____ Extracted entries

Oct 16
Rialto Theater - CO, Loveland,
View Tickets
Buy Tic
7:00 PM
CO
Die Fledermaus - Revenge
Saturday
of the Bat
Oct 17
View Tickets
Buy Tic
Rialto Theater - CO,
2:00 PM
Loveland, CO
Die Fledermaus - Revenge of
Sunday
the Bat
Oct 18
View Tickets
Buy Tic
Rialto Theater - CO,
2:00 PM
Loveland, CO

________

Recast the lines above as a JSON list of strings, with one string per line and any blank lines omitted.

Exercise answer:
[
  "Oct 16",
  "Rialto Theater - CO, Loveland,",
  "View Tickets",
  "Buy Tic",
  "7:00 PM",
  "CO",
  "Die Fledermaus - Revenge",
  "Saturday",
  "of the Bat",
  "Oct 17",
  "View Tickets",
  "Buy Tic",
  "Rialto Theater - CO,",
  "2:00 PM",
  "Loveland, CO",
  "Die Fledermaus - Revenge of",
  "Sunday",
  "the Bat",
  "Oct 18",
  "View Tickets",
  "Buy Tic",
  "Rialto Theater - CO,",
  "2:00 PM",
  "Loveland, CO"
]